Problem details: Look through the data below. Pick out the lines holding the string "onready".

Dataset:
_ _ _ _ _
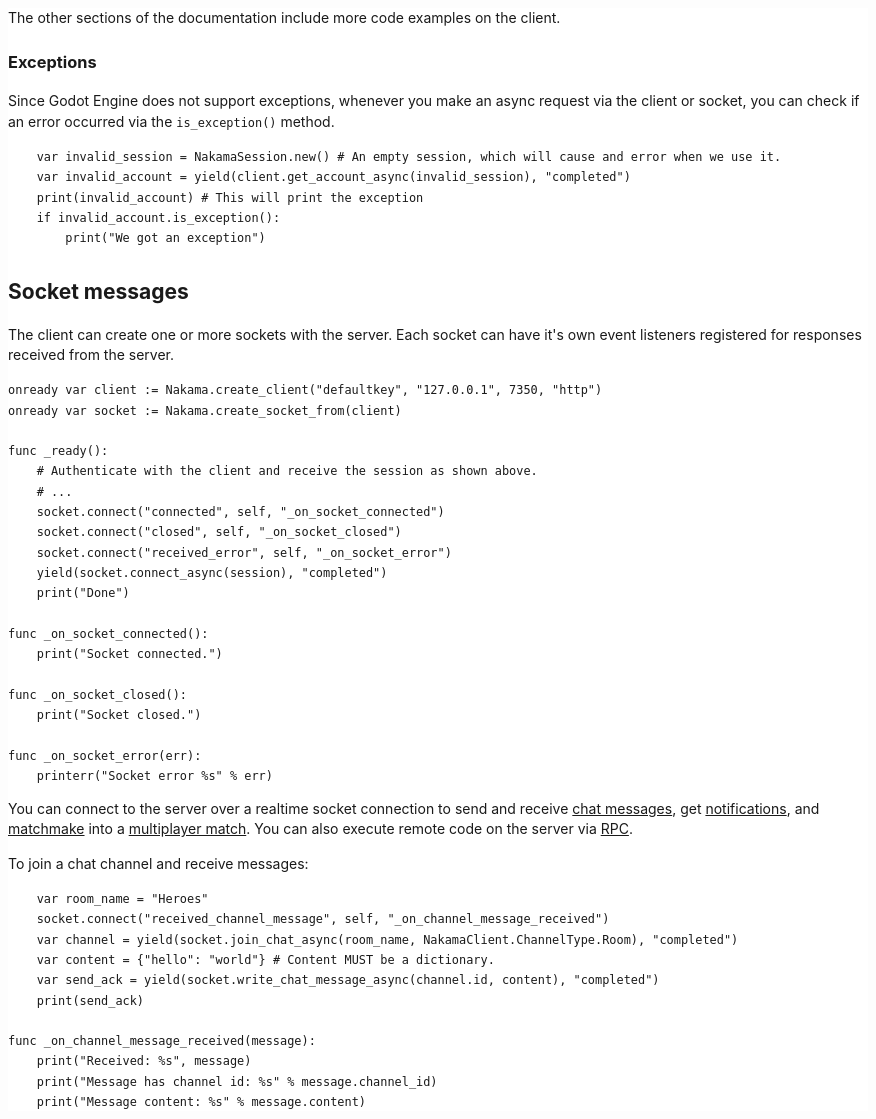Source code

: The other sections of the documentation include more code examples on the client.

### Exceptions

Since Godot Engine does not support exceptions, whenever you make an async request via the client or socket, you can check if an error occurred via the `is_exception()` method.

```gdscript
    var invalid_session = NakamaSession.new() # An empty session, which will cause and error when we use it.
    var invalid_account = yield(client.get_account_async(invalid_session), "completed")
    print(invalid_account) # This will print the exception
    if invalid_account.is_exception():
        print("We got an exception")
```

## Socket messages

The client can create one or more sockets with the server. Each socket can have it's own event listeners registered for responses received from the server.

```gdscript
onready var client := Nakama.create_client("defaultkey", "127.0.0.1", 7350, "http")
onready var socket := Nakama.create_socket_from(client)

func _ready():
    # Authenticate with the client and receive the session as shown above.
    # ...
    socket.connect("connected", self, "_on_socket_connected")
    socket.connect("closed", self, "_on_socket_closed")
    socket.connect("received_error", self, "_on_socket_error")
    yield(socket.connect_async(session), "completed")
    print("Done")

func _on_socket_connected():
    print("Socket connected.")

func _on_socket_closed():
    print("Socket closed.")

func _on_socket_error(err):
    printerr("Socket error %s" % err)
```

You can connect to the server over a realtime socket connection to send and receive [chat messages](../concepts/realtime-chat.md), get [notifications](../concepts/in-app-notifications.md), and [matchmake](../concepts/matches.md) into a [multiplayer match](../concepts/client-relayed-multiplayer.md). You can also execute remote code on the server via [RPC](../server-framework/basics.md).

To join a chat channel and receive messages:

```gdscript
    var room_name = "Heroes"
    socket.connect("received_channel_message", self, "_on_channel_message_received")
    var channel = yield(socket.join_chat_async(room_name, NakamaClient.ChannelType.Room), "completed")
    var content = {"hello": "world"} # Content MUST be a dictionary.
    var send_ack = yield(socket.write_chat_message_async(channel.id, content), "completed")
    print(send_ack)

func _on_channel_message_received(message):
    print("Received: %s", message)
    print("Message has channel id: %s" % message.channel_id)
    print("Message content: %s" % message.content)
```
_ _ _ _ _
Answer to this exercise:
onready var client := Nakama.create_client("defaultkey", "127.0.0.1", 7350, "http")
onready var socket := Nakama.create_socket_from(client)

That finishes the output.